Svelato l’arcano. Sono affascinato da questi signori come quando da bambino andavo al circo con mio padre; vedevo il mago che trasformava il cilindro in uccello ed esclamavo “ Ohh!!!”
Mio padre mi diceva:”sì è bravo, perché ti nasconde il trucco”.
Tutto ciò non è nuovo, anzi oggi come ieri, ognuno di noi influenza ed è influenzato dalla comunicazione: siamo influenzati dalle parole che condividiamo con gli altri, e modifichiamo così il nostro stare al mondo. In sostanza le parole ed il linguaggio hanno dei padroni perché esse sono strumento di potere. Per spiegarmi farò riferimento al teatro ed in particolare ad un testo teatrale a cui per varie ragioni sto lavorando: Alice nel paese delle meraviglie di Lewis Carroll. In questo testo vi è un dialogo tra Alice e Humpty Dumpty, il goffo personaggio a forma di uovo. La bambina non capisce le parole di Humpty Dumpty, che si spiega così: “Quando io mi servo di una parola, quella parola significa quello che piace a me, né più né meno.”
Cosi la nostra Alice comprende che le parole possono avere tanti significati, ma la conclusione del suo bizzarro interlocutore è una lezione di potere che solo la leggerezza della fiaba poteva impartire: “quando faccio fare a una parola un simile lavoro, la pago sempre di più.”
Questo rivela la forza delle parole e il desiderio del potere di impadronirsene. Esiste un apprendimento tramite le parole usate dal potere.
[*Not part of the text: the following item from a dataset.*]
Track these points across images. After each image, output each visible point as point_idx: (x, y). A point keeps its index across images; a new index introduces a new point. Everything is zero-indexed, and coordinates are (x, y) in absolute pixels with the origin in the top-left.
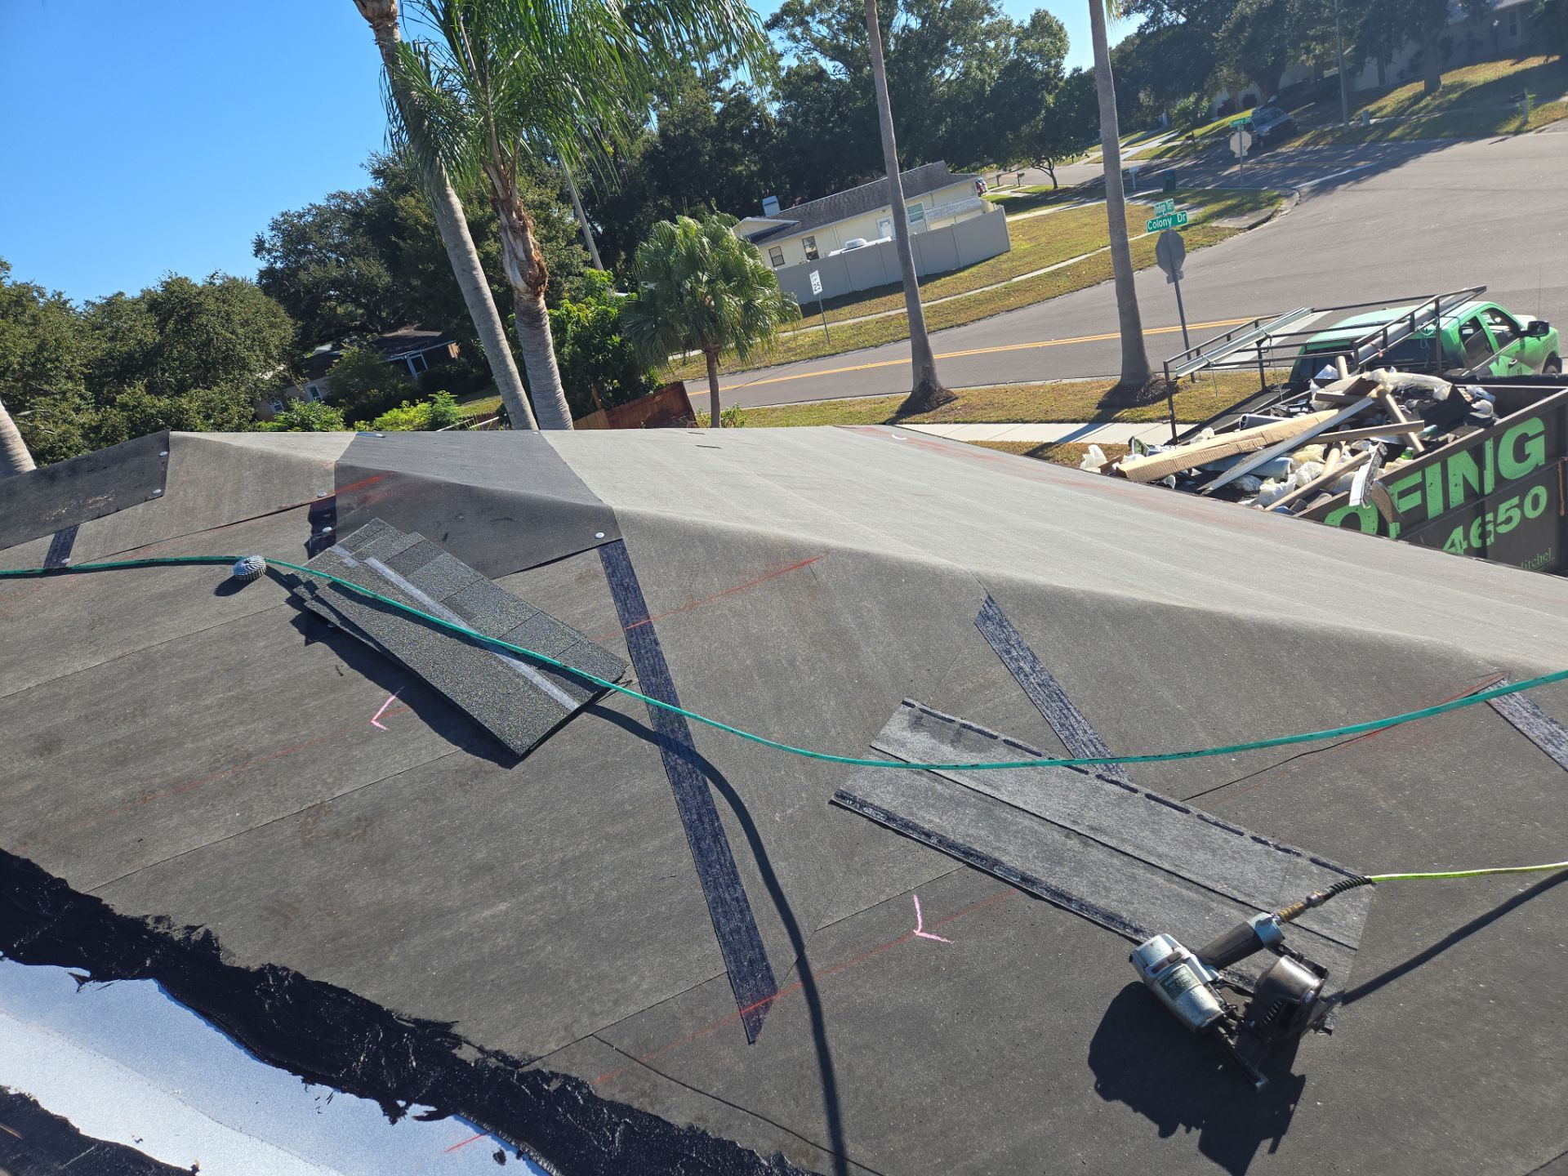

È innegabile che ciò avvenga, ma il punto fondamentale ora non questo bensì le strategie da mettere in campo per fronteggiare questo uso spregiudicato del Potere? Che parole usare? Con quali mezzi? Per cercare di cambiare l’attuale Potere, dobbiamo comprendere quali mezzi usa, con quali strategie. Torna d’attualità l’insegnamento di don Lorenzo Milani che in una lettera del 20 maggio 1956 scriveva: «Ciò che manca ai miei piccoli allievi è il dominio della parola». Solo che oggi non è la conoscenza delle “parole” a fare la differenza ma come esse sono usate.
Il primo impegno è fare in modo che tornino ad essere pietra. Le parole sono pietra quando raccontano idealità, impegno, coraggio e soprattutto quando esse valgono per tutti e tutti si riconoscono in esse. Le parole vere raccontano di persone che sanno affrontare con motivazione etica la propria vita e che di fronte alle sconfitte, alle avversità e alle frustrazioni sono capaci di non perdere la speranza. Le parole sono forti quando contengono elementi di speranza e sanno guardare con fiducia al futuro nonostante il passato e il presente siano faticosi.
Dal punto di vista umano e sociale significa che di fronte alla salita, io ho deciso che quella fatica può e deve essere affrontata con forza ed impegno perché nelle mie priorità c’è un fortissimo desiderio di un progetto di società migliore, inclusiva e solidale. Dare il valore alle parole e alle idee che esse raccontano significa, in ultima analisi, riscoprire lo scopo profondo del nostro vivere, avendo la forza di metabolizzare la fatica trasformandola in un importante mattoncino di speranza e di cambiamento del nostro piccolo mondo.
Solo cosi possiamo scoprire il trucco di questi incantatori di circo. Dare un senso alla nostra vita che è raccontata da parole che sono pietra.